Given instruction :: Set down the complete forum thread about the 1937 and 1940 Canada Dry bottles, word for word.

Reading passage ::
►

# 1937 and 1940 Canada Dry Bottles



## fishguy (Apr 22, 2019)

Found these two Canada Dry bottles that appear to be 3 years apart but are very different. The green one is 7 ounces Owens Illinois 1937 and the clear one is textured and 12 ounce 1940 Armstrong. Just wondering if they are both Ginger Ale or if Canada Dry made other beverages?


----------



## fishguy (Apr 22, 2019)

Forgot these two pics


----------



## CanadianBottles (Apr 22, 2019)

Canada Dry did indeed make other beverages, and in fact you can still buy Canada Dry tonic water today.  They had a wider range in the past, so your clear bottle could have been for several different drinks.


----------



## RCO (Apr 23, 2019)

Canada dry had an orange drink , could of been for that . as mentioned they made other drinks than just ginger ale


----------



## bottle-bud (Apr 23, 2019)

Canada Dry had a wide range of flavors and was quite popular in the Midwest USA. Here are the ones in my collection.


----------



## Canadacan (Apr 23, 2019)

I love those low cal labels!...always a little tougher to find.


----------



## HouTxSoda (Apr 25, 2019)

Another impressive post Bottle Bud !


----------

◄

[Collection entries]
►

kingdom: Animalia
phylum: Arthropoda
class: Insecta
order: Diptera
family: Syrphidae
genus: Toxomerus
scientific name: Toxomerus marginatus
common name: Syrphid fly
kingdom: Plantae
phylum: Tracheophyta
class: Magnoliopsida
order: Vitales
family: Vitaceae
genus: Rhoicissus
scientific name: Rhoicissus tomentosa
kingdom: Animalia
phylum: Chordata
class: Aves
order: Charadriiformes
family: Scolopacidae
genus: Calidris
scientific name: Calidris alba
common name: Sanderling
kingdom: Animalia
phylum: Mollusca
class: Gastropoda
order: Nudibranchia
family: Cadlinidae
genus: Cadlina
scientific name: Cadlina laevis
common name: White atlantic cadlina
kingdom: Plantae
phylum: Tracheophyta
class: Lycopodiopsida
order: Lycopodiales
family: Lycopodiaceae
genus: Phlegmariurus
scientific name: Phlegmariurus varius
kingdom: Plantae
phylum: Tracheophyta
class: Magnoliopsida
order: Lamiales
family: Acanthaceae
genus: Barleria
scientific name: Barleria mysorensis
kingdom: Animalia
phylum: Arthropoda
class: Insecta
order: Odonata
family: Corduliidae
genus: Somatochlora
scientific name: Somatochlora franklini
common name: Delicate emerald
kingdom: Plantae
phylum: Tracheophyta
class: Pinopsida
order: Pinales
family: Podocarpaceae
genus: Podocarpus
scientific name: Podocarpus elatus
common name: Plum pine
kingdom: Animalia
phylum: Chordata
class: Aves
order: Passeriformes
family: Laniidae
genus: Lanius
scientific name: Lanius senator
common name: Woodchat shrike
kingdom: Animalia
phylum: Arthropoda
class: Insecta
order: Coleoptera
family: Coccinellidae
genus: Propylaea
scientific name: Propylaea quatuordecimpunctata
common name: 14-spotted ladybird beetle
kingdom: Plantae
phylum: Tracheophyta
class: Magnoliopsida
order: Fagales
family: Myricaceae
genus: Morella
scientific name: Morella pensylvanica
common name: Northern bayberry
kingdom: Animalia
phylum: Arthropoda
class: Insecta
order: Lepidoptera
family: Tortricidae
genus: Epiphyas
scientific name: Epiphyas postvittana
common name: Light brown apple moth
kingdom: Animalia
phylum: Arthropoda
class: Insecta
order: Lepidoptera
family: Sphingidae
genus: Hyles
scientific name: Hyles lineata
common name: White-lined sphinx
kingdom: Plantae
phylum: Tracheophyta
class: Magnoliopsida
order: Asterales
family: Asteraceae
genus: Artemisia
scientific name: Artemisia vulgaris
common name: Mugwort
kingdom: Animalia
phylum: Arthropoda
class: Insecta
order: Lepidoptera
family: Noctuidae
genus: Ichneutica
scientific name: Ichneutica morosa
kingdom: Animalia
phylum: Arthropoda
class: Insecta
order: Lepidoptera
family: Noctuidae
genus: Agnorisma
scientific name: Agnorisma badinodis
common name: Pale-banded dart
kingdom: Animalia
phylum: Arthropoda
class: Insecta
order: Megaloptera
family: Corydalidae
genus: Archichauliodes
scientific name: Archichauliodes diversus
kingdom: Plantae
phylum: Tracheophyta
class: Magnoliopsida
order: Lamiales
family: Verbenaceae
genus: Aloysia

◄

Exercise response ::
# 1937 and 1940 Canada Dry Bottles



## fishguy (Apr 22, 2019)

Found these two Canada Dry bottles that appear to be 3 years apart but are very different. The green one is 7 ounces Owens Illinois 1937 and the clear one is textured and 12 ounce 1940 Armstrong. Just wondering if they are both Ginger Ale or if Canada Dry made other beverages?


----------



## fishguy (Apr 22, 2019)

Forgot these two pics


----------



## CanadianBottles (Apr 22, 2019)

Canada Dry did indeed make other beverages, and in fact you can still buy Canada Dry tonic water today.  They had a wider range in the past, so your clear bottle could have been for several different drinks.


----------



## RCO (Apr 23, 2019)

Canada dry had an orange drink , could of been for that . as mentioned they made other drinks than just ginger ale


----------



## bottle-bud (Apr 23, 2019)

Canada Dry had a wide range of flavors and was quite popular in the Midwest USA. Here are the ones in my collection.


----------



## Canadacan (Apr 23, 2019)

I love those low cal labels!...always a little tougher to find.


----------



## HouTxSoda (Apr 25, 2019)

Another impressive post Bottle Bud !


----------